Travel Writing Awards Entry
By R. Curtis
My first trip to Nimbin was so my boyfriend could buy some pot. We timed our visit with the Nimbin Mardi Grass, an annual festival held to advocate the legalisation of Marijuana. We had heard that the little town of Nimbin was the sub tropical Amsterdam of Australia and that you could buy and smoke pot legally there, almost. We drove through the winding ‘Rainbow Region’ passing exits for hidden waterfalls and rainforests full of real Australian bush creatures. It felt like a cliché story book of perfect green hinterland where there really were Koalas in the trees and back and white dairy cattle just like a dairy milk commercial. We occasionally passed some scary looking hitchhikers and my boyfriend kept telling me there was definitely Mullumbimby madness growing somewhere.

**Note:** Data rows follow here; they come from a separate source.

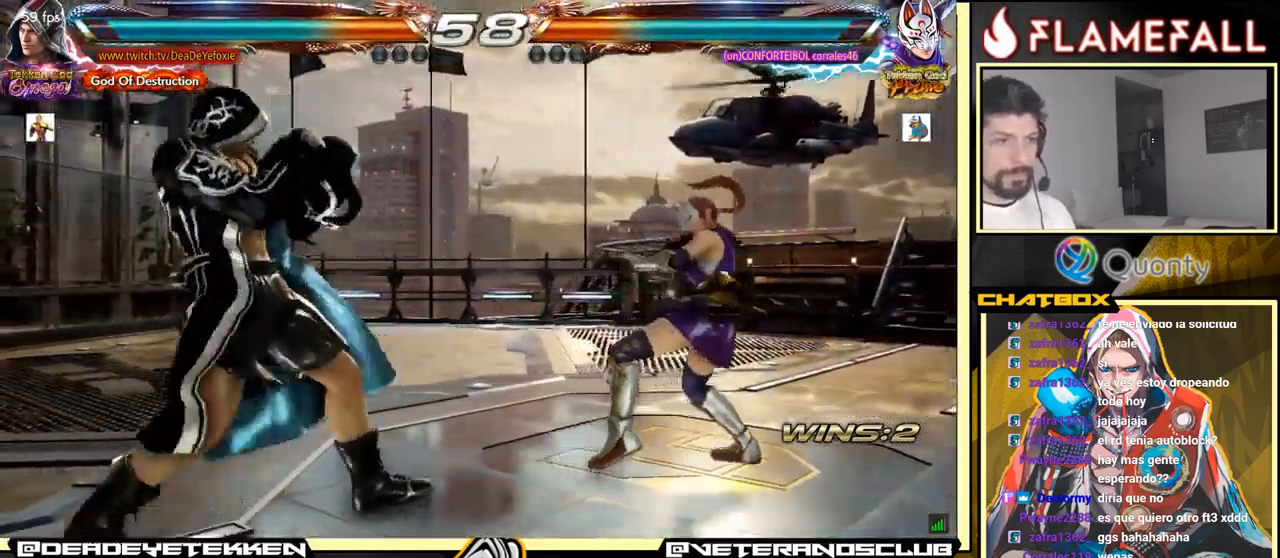
{"buttons": ["R2"], "left_stick": "center", "events": [[50, "left_stick", "down-left"], [167, "left_stick", "left"], [300, "left_stick", "down"], [367, "left_stick", "center"], [433, "R2", "down"]]}
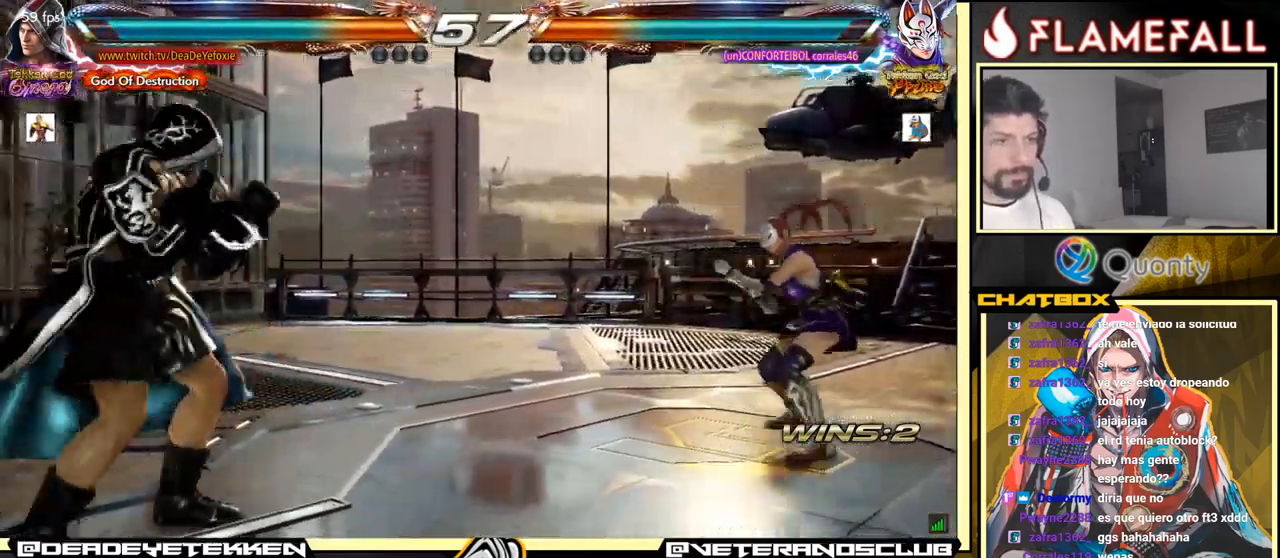
{"buttons": [], "left_stick": "center", "events": [[50, "Y", "down"], [67, "R2", "up"], [133, "left_stick", "left"], [150, "Y", "up"], [267, "left_stick", "center"], [317, "left_stick", "left"], [400, "left_stick", "center"]]}
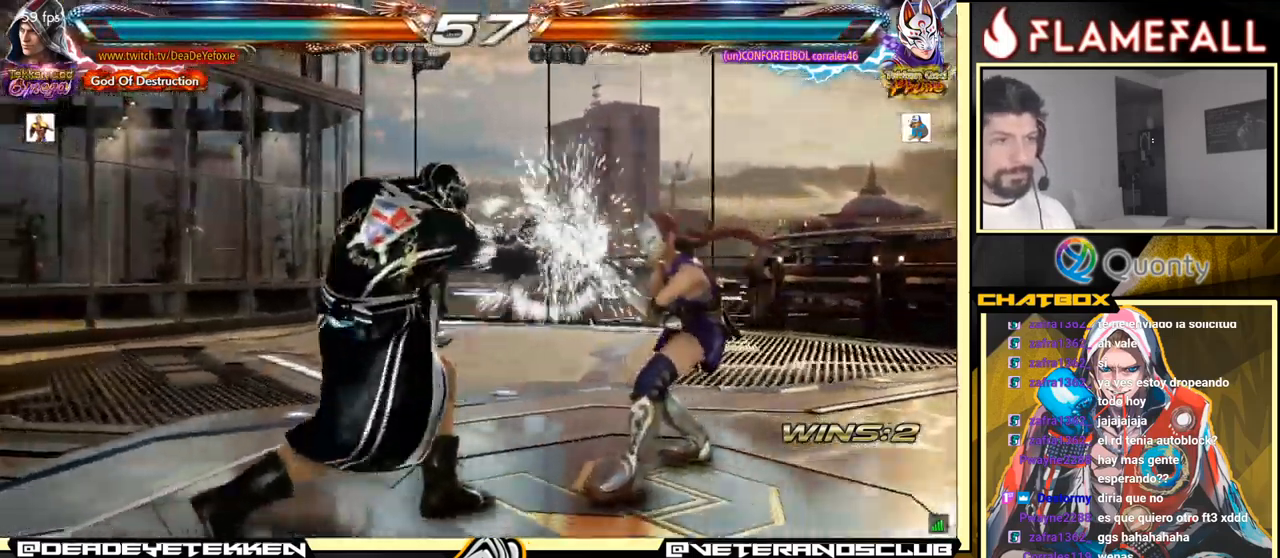
{"buttons": [], "left_stick": "left", "events": [[233, "left_stick", "left"], [300, "left_stick", "center"], [367, "left_stick", "left"]]}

Surrounded by massive rocks that aboriginal elders told me not to look at, Nimbin is in Northern New South Wales at the foothills of the Border Ranges and Night Cape
National Parks. Its most famous neighbour is Byron Bay which is a mandatory stop for any traveler with a backpack. The most easterly point of Australia, Byron is famous for its alternative living and the local council has fought to keep McDonalds out. Visitors arrive in Byron every year for the surf beaches, dolphin pods and of course the beautiful people. The local classifieds are filled with demands for semi-vegan, organic or vegetarian flatmates. Tourists that board the busses and have to leave always end up looking a little more relaxed than the ones landing, they board with a few more piercings, dreadlocks or something alternative. Not all of them get to Nimbin, it is a bit more full on.

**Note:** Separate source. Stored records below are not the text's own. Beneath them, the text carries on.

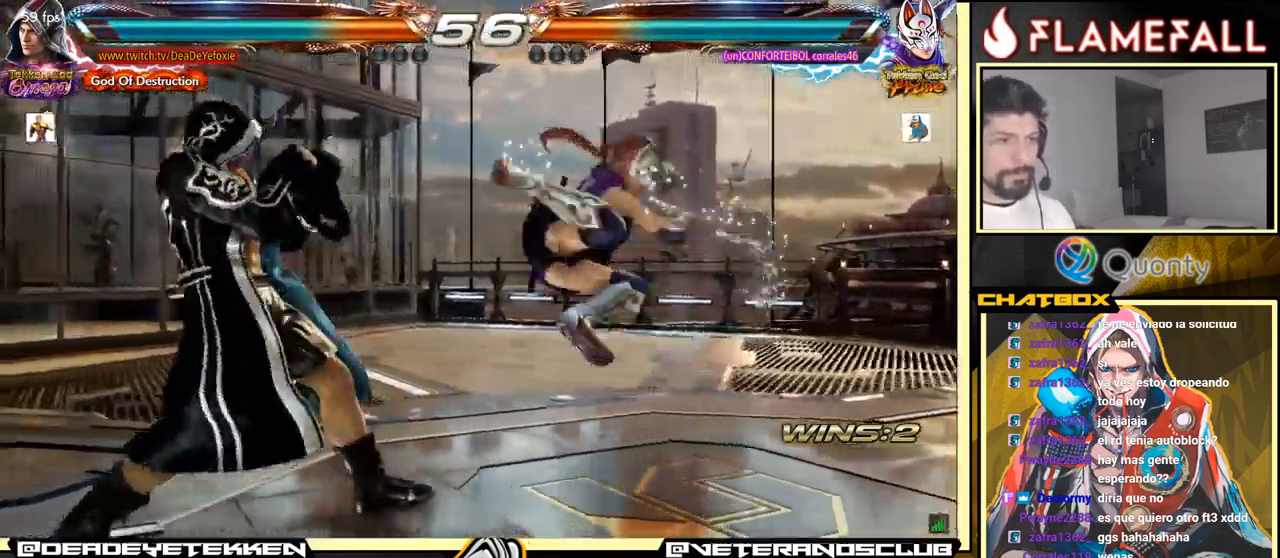
{"buttons": [], "left_stick": "center", "events": [[300, "left_stick", "center"], [334, "X", "down"], [400, "X", "up"]]}
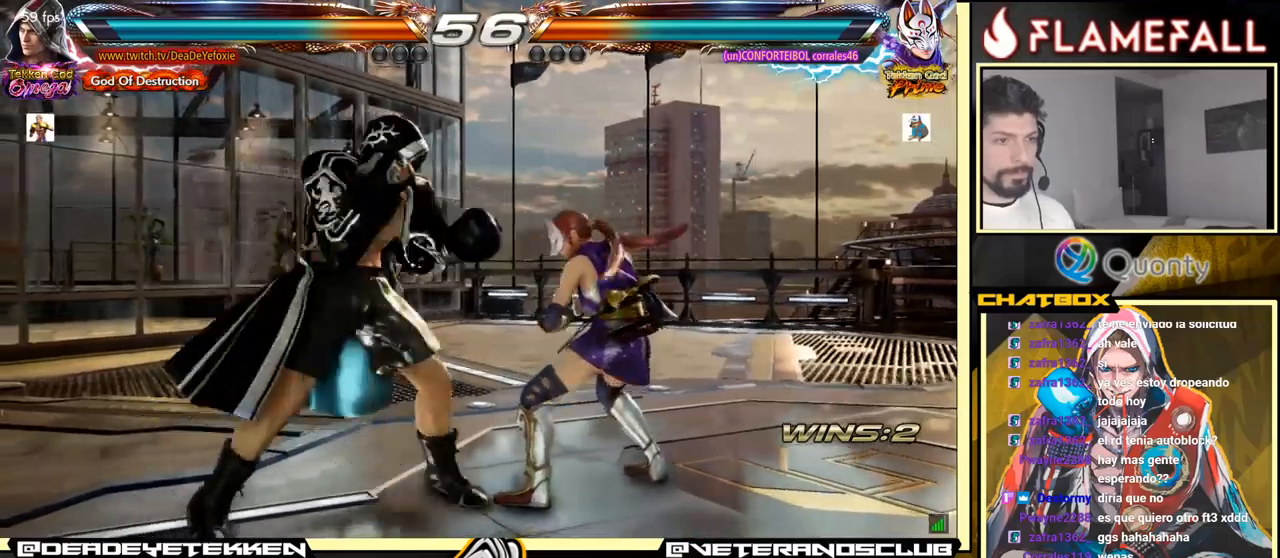
{"buttons": [], "left_stick": "center", "events": [[234, "X", "down"], [300, "X", "up"]]}
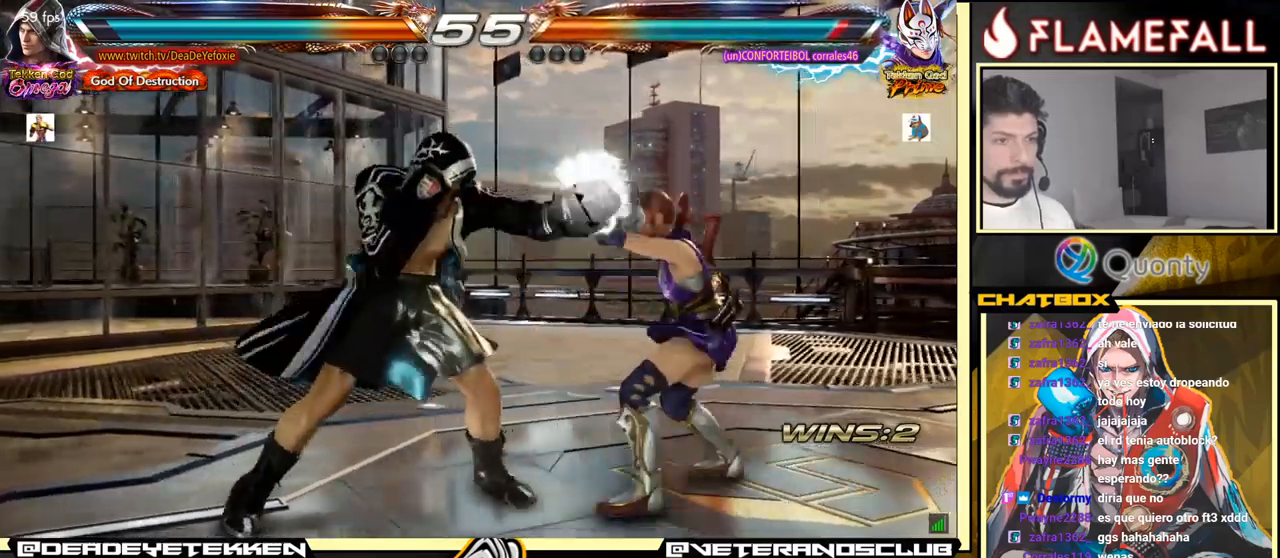
{"buttons": [], "left_stick": "center", "events": [[234, "left_stick", "right"], [334, "left_stick", "center"], [434, "left_stick", "left"], [484, "left_stick", "center"]]}
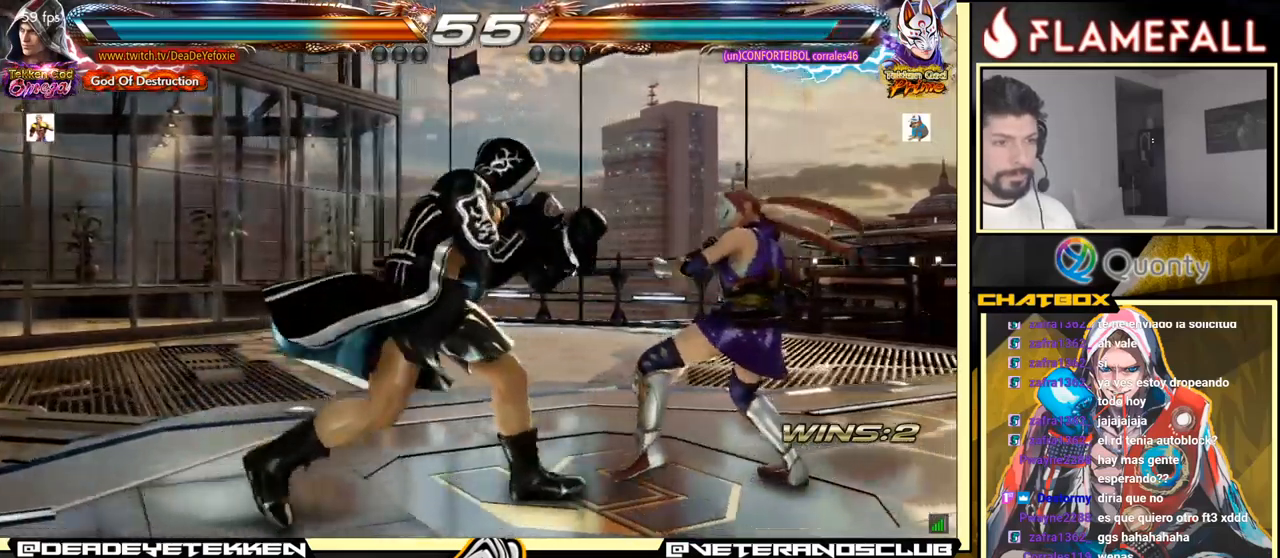
{"buttons": [], "left_stick": "center", "events": [[17, "left_stick", "right"], [67, "left_stick", "center"], [217, "X", "down"], [284, "X", "up"]]}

Nimbin is so tiny it really only has one main street. It has quaint rainbow painted shop fronts, a HEMP embassy, home of a political party that fights for the legalisation of Marijuana, cafés, a school and a pub. The heart of the town is a thriving reminiscence of the 1970’s Aquarius movement that drew so many like minds to the area. In some cafés you can order a hot chocolate and roll up a joint and no one will look at you sideways. Other cafés have handwritten “no dealing” signs but people keep asking my boyfriend if he wants any pot. I wonder why no one is asking me. My boyfriend says they can tell I am too straight and boring. I am in a white shirt and jeans, far too boring for a town still selling tie die shirts.
Tucked away in the hills are some very organised communes that started in the age of Aquarius with rules, permaculture and big moves towards sustainable living. Nimbin has some beautiful multiple occupancies where people work together with solar panels, generators and common ideals. Nimbin has a fantastic connection to green energy with local contributors like The Rainbow Power Company. Energy users that use the company can store and retrieve energy from a locally set up community green grid system. Some people really do their eco living in style and build beautiful eco friendly houses with a brand new bathrooms and hidden pit toilets. I saw a house that looked like a Vogue magazine spread but you didn’t need to flush and it didn’t smell. The entire town feels like a real community. Everything local has its own flair and some memory of the hippie days and perhaps even some insights to the future.
It is not quite Australia’s Amsterdam. If you do choose to purchase, smoke or carry marijuana in Nimbin, it is illegal. The police are visible and especially during the Mardi Grass. During the festival I saw two policemen walk alongside the giant fake joint being paraded up the main street. Green ganja fairies dance around the cops and the whole town smells like strange incense. The law is still the same as it ever was but somehow this little town seems very tolerant of the practice and the smell. I drive back to my sea side home after the festival behind someone who is driving far too slow.
Since my first visit, I have taken my mother and father just for a look and I think it is worth it whether you want to inhale or not. The intricacies of a place that exists outside the rules with rules of their own making and the determination to keep them is fascinating. The close nit communities are so special, from the local football team that encourages something healthy in an indulgent town to the restricted access to communes with their own rules and waterfalls. Nimbin is truly unique and people are proud of it. It’s a little street with a lot going on. The dealers, the buyers, the tourists and the locals all put on quite a show on a quiet Saturday morning right in the heart of the 70s.